Members receive exclusive member's price discounts.

==Values and responsible trading==
The Midcounties Co-operative had four values on which the business is run, consisting of Democracy, Openness, Equality and Social Responsibility. These values were derived from the Co-operative Movement's founding values.

The society was run in a democratic way, with its board of directors voted for by its members.

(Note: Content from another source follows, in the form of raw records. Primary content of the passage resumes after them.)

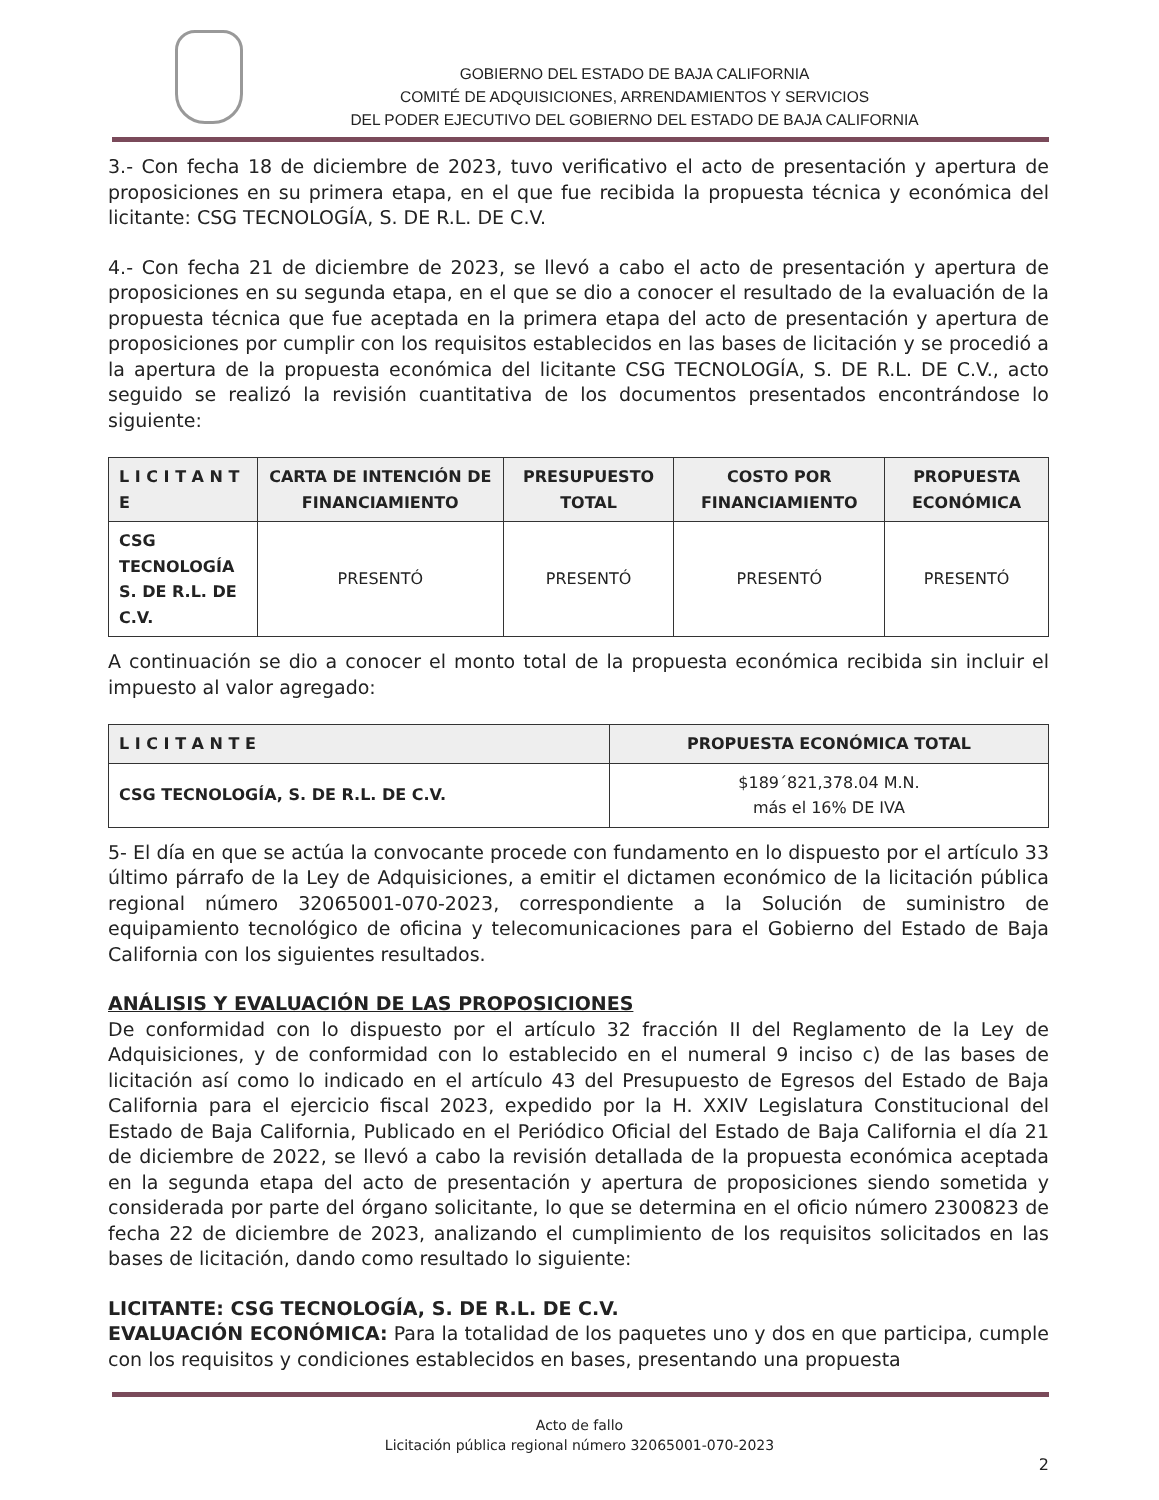GOBIERNO DEL ESTADO DE BAJA CALIFORNIA
COMITÉ DE ADQUISICIONES, ARRENDAMIENTOS Y SERVICIOS
DEL PODER EJECUTIVO DEL GOBIERNO DEL ESTADO DE BAJA CALIFORNIA
3.- Con fecha 18 de diciembre de 2023, tuvo verificativo el acto de presentación y apertura de proposiciones en su primera etapa, en el que fue recibida la propuesta técnica y económica del licitante: CSG TECNOLOGÍA, S. DE R.L. DE C.V.
4.- Con fecha 21 de diciembre de 2023, se llevó a cabo el acto de presentación y apertura de proposiciones en su segunda etapa, en el que se dio a conocer el resultado de la evaluación de la propuesta técnica que fue aceptada en la primera etapa del acto de presentación y apertura de proposiciones por cumplir con los requisitos establecidos en las bases de licitación y se procedió a la apertura de la propuesta económica del licitante CSG TECNOLOGÍA, S. DE R.L. DE C.V., acto seguido se realizó la revisión cuantitativa de los documentos presentados encontrándose lo siguiente:
| L I C I T A N T E | CARTA DE INTENCIÓN DE FINANCIAMIENTO | PRESUPUESTO TOTAL | COSTO POR FINANCIAMIENTO | PROPUESTA ECONÓMICA |
| --- | --- | --- | --- | --- |
| CSG TECNOLOGÍA S. DE R.L. DE C.V. | PRESENTÓ | PRESENTÓ | PRESENTÓ | PRESENTÓ |
A continuación se dio a conocer el monto total de la propuesta económica recibida sin incluir el impuesto al valor agregado:
| L I C I T A N T E | PROPUESTA ECONÓMICA TOTAL |
| --- | --- |
| CSG TECNOLOGÍA, S. DE R.L. DE C.V. | $189´821,378.04 M.N. más el 16% DE IVA |
5- El día en que se actúa la convocante procede con fundamento en lo dispuesto por el artículo 33 último párrafo de la Ley de Adquisiciones, a emitir el dictamen económico de la licitación pública regional número 32065001-070-2023, correspondiente a la Solución de suministro de equipamiento tecnológico de oficina y telecomunicaciones para el Gobierno del Estado de Baja California con los siguientes resultados.
ANÁLISIS Y EVALUACIÓN DE LAS PROPOSICIONES
De conformidad con lo dispuesto por el artículo 32 fracción II del Reglamento de la Ley de Adquisiciones, y de conformidad con lo establecido en el numeral 9 inciso c) de las bases de licitación así como lo indicado en el artículo 43 del Presupuesto de Egresos del Estado de Baja California para el ejercicio fiscal 2023, expedido por la H. XXIV Legislatura Constitucional del Estado de Baja California, Publicado en el Periódico Oficial del Estado de Baja California el día 21 de diciembre de 2022, se llevó a cabo la revisión detallada de la propuesta económica aceptada en la segunda etapa del acto de presentación y apertura de proposiciones siendo sometida y considerada por parte del órgano solicitante, lo que se determina en el oficio número 2300823 de fecha 22 de diciembre de 2023, analizando el cumplimiento de los requisitos solicitados en las bases de licitación, dando como resultado lo siguiente:
LICITANTE: CSG TECNOLOGÍA, S. DE R.L. DE C.V.
EVALUACIÓN ECONÓMICA: Para la totalidad de los paquetes uno y dos en que participa, cumple con los requisitos y condiciones establecidos en bases, presentando una propuesta
Acto de fallo
Licitación pública regional número 32065001-070-2023
2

Midcounties Co-operative did, however, fail to pay the national minimum wage to some newspaper delivery staff for four years, and following a HM Revenue and Customs investigation in 2016 paid more than £14,000 back pay due to one staff member. This is the highest single payout made in the UK following a HMRC investigation. In 2014 an internal complaint had been made, but this had been rejected by Midcounties Co-operative management. Back pay may be due to up to 200 other newspaper delivery staff. The breach was due to Midcounties Co-operative unreasonably estimating the time taken to carry out a delivery round. Additionally one member of staff was working seven days a week and taking little holiday, a breach of the working time regulations.

===Community work===
The society donated £287,000 to good causes during 2024/25 and provided support for 476 community groups, as well as enabling colleagues to volunteer over 11,600 hours to support local communities. The co-op supported 40 local foodbanks and raised over £32,000 during the year to provide essential food items for those in need.

===Fair Tax===
In 2013 the society set out its tax charter and in 2014 became one of the first three businesses in the UK to be awarded the Fair Tax Mark. This certification shows that the business is transparent about its tax affairs and does not engage in tax avoidance.

===Environment===
The society reduced its energy consumption across the business by 6% during 2024/25 and has cut its carbon emissions by 39% since 2019. The society has also cut its controllable food waste by 25% and reduced the amount of food items going to landfill by over 700,000 through partnerships with Too Good To Go and Olio.

In contrast to this, and the group's stated environmental values, The Co-operative Energy business, run by The Midcounties Co-operative, purchased less than 5% of its electricity from renewable sources in 2015. It also had a relatively large portion of coal within its main fuel mix, 37% more than the UK average in 2015. A February 2016 decision to stop purchasing coal resulted in the fuel source being phased out of its mix over the following three years as contracts expired. As of 2024, 100% of Co-op Energy's fuel mix was from renewable sources.

===Co-operative Development===
In 2022 the society made a pledge to support the creation of 50 new co-ops over five years. Partnering with Plunkett Foundation and Co-operative Futures, they have so far helped created 31 new co-ops and community businesses across their core trading area. The society was also a founding member of Bright Future Co-operative, helping survivors of modern slavery find work.

===The Co-operative Party===

The following local party councils are funded by Midcounties Co-operative to organise political activity:

| Party | Region |
|---|---|
| Midcounties Oxfordshire Co-operative Party | South East of England |
| Midcounties Gloucestershire and Swindon Co-operative Party | South West of England |
| Central Midlands (formerly Midcounties West Midlands) Co-operative Party (with Central England Co-operative) | West Midlands |

==Key achievements==
The society was awarded Energy Project of the Year at the Energy Awards 2024 and joint venture Younity won the Sector Support Award at the Community Energy England Awards 2024.

Midcounties scored 87% in Business in the Community’s responsible business tracker in 2024/25, which measures the overall performance of businesses against the global sustainable development goals. They were one of only four businesses to score more than 80%.

Its Fairer Futures Programme, which provides work experience and training for those facing barriers to employment, received the Community Engagement Programme of the Year at the People in Retail Awards.